The ANZAC day ruling demonstrates the intolerance of the state for any
actual challenge to its hegemonic discourse. The High Court Justice Miller
upheld the convictions in the flag-burning case saying that the protest
‘went to far.’ Justice Miller’s opinion that handing out leaflets and
giving away free food was fine, but actually challenging anyone’s ideas,
particularly the government’s was offensive behaviour. In fact, he
suggested that some might consider it an act of ‘desecration’ so high was
the symbolic value of the act of burning the flag.

By his ruling, he declared that ANZAC day is too sacred for criticism.
Noting that the day is bathed in the “aura of dignity and respect,” the
High Court Justice effectively removed it from the realm of any debate.
ANZAC day is precisely what the Government says it is: a day of
commemoration; just as today’s Vietnam ceremony was a “commemoration,” a
place inappropriate for political debate.

The placing of military ceremony into the realm of the sacred is a clever
tactic indeed.

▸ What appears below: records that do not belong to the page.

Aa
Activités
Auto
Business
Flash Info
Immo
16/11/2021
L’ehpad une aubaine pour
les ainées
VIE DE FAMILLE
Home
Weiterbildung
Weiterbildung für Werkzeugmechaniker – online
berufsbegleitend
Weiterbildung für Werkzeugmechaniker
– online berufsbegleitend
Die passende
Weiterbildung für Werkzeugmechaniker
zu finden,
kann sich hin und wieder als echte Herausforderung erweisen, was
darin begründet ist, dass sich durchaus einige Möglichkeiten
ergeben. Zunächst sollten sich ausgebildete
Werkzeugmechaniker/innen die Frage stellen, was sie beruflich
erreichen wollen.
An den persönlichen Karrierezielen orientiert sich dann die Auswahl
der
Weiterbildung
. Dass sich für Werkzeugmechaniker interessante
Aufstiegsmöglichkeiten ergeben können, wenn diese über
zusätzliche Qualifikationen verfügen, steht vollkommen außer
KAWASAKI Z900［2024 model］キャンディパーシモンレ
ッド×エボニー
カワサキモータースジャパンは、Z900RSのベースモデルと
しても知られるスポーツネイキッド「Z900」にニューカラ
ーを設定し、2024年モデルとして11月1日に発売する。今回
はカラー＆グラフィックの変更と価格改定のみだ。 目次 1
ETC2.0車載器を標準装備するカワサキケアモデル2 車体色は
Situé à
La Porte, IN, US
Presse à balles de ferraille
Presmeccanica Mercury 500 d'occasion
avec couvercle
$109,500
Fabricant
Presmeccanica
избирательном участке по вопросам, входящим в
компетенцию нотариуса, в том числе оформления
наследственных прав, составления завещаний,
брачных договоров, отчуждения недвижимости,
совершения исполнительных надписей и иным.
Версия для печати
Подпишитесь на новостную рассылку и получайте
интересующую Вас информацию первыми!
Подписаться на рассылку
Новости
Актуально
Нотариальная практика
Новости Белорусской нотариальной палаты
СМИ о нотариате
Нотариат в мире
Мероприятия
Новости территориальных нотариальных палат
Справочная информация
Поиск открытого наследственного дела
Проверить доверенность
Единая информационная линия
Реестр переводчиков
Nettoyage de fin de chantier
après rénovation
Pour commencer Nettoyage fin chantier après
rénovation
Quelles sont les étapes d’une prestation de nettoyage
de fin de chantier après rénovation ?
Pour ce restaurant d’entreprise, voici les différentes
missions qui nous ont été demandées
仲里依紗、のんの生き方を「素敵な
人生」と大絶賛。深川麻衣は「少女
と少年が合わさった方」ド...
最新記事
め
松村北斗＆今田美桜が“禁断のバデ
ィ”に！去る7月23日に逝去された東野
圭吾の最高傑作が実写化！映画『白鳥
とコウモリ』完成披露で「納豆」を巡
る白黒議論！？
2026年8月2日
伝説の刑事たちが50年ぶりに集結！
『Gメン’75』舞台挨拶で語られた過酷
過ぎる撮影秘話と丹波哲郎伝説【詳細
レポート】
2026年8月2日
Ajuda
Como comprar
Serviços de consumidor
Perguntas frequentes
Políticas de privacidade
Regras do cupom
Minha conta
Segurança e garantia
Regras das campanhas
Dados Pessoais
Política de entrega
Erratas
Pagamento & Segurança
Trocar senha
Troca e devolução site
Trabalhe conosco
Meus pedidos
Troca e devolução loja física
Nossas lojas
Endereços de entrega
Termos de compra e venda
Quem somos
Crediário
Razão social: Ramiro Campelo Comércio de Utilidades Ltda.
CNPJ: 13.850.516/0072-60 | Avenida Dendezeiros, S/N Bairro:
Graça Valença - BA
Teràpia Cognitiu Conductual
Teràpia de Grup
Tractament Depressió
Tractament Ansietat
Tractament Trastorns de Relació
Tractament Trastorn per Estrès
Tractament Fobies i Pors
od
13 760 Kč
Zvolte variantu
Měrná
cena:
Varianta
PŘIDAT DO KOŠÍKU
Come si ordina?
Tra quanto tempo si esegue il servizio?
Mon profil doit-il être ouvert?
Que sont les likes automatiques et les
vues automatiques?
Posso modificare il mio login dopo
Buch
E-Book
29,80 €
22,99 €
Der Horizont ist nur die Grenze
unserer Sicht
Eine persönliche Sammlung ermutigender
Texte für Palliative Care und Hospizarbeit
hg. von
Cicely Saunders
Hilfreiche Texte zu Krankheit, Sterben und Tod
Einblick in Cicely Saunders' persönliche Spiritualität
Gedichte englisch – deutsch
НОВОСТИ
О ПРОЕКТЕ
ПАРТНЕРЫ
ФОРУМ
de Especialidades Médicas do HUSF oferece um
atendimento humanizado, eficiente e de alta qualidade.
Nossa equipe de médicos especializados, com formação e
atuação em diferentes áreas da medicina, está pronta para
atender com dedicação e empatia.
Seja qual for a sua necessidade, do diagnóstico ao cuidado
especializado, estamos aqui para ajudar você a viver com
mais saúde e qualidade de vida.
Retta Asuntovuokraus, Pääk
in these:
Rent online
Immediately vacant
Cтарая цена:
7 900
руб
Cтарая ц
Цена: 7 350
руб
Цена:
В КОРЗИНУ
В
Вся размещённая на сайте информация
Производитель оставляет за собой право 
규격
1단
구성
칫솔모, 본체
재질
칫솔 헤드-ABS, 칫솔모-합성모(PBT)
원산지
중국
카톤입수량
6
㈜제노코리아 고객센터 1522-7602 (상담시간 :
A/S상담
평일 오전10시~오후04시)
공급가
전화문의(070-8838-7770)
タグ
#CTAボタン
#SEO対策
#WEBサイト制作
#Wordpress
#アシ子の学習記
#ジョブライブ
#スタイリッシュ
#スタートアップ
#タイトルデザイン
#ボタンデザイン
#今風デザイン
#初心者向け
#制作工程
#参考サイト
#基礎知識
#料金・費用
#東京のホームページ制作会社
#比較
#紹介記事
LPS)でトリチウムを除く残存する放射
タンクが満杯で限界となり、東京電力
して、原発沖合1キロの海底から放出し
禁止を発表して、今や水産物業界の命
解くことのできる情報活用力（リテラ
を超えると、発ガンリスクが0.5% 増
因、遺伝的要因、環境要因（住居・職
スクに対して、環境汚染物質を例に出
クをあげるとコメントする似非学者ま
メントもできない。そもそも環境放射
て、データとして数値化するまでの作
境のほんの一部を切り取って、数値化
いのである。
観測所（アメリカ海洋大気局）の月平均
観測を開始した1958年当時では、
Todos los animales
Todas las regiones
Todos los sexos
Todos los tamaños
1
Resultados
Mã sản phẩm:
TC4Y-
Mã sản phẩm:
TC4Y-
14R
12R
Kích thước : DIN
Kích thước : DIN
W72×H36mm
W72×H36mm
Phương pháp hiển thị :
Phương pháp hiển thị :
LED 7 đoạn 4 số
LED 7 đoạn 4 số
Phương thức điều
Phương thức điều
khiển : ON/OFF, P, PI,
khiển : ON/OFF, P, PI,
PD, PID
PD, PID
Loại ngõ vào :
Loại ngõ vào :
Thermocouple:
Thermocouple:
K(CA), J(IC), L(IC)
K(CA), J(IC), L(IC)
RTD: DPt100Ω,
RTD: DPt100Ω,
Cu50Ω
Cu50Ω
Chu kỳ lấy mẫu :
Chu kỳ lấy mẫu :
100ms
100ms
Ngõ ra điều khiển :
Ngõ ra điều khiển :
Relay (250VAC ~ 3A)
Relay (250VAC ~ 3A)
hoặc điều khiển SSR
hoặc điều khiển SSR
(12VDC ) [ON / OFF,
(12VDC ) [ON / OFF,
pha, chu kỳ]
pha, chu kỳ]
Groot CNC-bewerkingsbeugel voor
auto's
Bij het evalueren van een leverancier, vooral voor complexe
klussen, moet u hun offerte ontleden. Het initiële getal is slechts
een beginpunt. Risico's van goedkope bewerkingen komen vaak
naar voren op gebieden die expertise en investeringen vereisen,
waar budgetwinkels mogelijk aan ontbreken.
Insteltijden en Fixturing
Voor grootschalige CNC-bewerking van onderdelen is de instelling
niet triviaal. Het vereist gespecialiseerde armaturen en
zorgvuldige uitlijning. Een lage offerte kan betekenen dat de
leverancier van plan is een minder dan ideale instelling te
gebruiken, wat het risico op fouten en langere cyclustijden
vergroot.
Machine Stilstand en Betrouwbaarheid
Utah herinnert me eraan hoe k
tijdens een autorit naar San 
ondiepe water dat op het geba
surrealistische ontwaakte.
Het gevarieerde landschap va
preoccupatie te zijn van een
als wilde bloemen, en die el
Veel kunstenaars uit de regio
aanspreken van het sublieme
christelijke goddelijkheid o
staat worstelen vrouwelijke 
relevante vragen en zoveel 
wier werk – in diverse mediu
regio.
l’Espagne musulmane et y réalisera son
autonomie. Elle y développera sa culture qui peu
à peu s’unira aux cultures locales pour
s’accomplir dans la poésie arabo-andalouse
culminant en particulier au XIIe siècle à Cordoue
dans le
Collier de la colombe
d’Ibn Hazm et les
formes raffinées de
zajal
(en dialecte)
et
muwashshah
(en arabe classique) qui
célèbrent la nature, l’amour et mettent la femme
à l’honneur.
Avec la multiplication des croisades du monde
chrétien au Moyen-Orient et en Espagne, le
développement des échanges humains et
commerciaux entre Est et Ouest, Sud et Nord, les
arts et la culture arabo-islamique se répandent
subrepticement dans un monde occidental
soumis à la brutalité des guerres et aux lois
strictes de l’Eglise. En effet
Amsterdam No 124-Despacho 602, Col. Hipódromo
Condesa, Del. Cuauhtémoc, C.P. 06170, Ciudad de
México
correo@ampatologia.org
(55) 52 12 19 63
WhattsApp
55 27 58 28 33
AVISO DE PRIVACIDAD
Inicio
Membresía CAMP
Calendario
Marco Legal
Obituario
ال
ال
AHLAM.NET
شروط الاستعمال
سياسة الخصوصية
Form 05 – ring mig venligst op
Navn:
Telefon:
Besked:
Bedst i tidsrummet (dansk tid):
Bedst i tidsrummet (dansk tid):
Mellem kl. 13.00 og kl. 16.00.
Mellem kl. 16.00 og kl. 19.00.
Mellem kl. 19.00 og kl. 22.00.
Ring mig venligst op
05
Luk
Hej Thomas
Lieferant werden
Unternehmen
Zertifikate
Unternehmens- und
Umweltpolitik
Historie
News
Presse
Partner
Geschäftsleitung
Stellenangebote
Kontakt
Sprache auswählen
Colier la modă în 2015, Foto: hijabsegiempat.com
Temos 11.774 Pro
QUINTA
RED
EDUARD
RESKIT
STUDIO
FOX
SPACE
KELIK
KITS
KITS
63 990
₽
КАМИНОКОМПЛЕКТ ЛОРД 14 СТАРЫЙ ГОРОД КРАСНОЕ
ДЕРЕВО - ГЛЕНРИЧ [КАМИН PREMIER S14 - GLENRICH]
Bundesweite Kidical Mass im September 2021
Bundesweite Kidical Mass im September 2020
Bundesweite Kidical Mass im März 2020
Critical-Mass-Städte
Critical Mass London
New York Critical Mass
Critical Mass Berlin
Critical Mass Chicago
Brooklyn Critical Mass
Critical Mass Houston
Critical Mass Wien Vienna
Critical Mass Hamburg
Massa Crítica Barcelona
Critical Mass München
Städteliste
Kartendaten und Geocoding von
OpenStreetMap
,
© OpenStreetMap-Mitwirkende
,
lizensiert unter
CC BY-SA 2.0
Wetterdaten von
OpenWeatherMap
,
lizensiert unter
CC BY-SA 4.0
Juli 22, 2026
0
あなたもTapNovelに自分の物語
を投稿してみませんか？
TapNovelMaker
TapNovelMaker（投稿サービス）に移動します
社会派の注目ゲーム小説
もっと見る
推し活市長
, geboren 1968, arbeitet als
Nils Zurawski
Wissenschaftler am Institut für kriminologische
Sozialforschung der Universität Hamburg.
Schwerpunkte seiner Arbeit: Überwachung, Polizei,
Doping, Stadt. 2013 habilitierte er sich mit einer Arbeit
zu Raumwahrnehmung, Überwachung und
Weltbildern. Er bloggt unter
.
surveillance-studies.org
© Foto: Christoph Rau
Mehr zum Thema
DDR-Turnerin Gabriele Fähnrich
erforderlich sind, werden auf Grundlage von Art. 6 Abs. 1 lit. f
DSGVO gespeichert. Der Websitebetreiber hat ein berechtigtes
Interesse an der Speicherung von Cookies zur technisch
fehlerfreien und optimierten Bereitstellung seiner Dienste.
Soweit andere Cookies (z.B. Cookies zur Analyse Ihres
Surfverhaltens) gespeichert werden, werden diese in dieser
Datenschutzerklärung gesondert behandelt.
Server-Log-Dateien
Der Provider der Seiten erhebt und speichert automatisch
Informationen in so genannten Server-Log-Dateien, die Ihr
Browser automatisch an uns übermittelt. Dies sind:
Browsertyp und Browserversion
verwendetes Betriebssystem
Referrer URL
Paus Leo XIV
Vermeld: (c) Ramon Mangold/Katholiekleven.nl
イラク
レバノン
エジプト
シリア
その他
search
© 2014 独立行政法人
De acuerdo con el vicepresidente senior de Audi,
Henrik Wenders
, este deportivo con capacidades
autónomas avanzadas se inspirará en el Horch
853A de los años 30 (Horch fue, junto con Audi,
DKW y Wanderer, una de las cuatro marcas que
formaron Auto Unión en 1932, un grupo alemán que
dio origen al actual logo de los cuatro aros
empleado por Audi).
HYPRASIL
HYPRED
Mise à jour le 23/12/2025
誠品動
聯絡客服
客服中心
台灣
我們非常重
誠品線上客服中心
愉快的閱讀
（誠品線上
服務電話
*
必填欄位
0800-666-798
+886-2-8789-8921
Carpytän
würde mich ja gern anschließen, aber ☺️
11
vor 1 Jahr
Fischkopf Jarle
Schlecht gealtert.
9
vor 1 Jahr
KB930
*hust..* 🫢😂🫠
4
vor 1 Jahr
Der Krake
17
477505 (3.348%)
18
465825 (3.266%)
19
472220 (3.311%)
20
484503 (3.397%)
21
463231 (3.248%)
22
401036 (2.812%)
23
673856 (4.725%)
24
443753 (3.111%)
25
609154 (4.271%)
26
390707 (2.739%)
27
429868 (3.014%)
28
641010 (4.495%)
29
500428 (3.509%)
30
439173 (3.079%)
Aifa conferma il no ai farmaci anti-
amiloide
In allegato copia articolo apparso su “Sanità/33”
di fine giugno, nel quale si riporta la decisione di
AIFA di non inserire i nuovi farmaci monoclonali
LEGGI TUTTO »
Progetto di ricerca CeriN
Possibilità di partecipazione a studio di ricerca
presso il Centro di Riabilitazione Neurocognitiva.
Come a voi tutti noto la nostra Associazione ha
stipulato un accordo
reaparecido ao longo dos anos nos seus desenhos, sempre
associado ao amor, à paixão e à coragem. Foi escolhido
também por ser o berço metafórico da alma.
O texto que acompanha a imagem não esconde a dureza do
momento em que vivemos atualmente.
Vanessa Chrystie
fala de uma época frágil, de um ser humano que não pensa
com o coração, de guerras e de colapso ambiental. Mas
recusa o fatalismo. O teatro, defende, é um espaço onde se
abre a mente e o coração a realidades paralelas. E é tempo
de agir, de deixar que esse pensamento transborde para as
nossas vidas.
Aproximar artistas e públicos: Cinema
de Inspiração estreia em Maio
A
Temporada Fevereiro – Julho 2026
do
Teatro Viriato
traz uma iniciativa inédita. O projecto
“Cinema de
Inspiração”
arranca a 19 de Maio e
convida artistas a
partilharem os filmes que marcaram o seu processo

No longer can anyone be blamed for what actually happens;
it is enough to say it happened, it was horrible; let us remember those
poor soldiers who had to endure it. But under no circumstances should we
draw any comparisons to Afghanistan today or illustrate any hypocrisy,
like the failure of the government to acknowledge the thousands of
ordinary people exposed to the same chemicals in Agent Orange, compliments
of the Ivor Watkins Dow Chemical plant in New Plymouth.

No no, we can no longer think, we must simply shut up and raise the flag.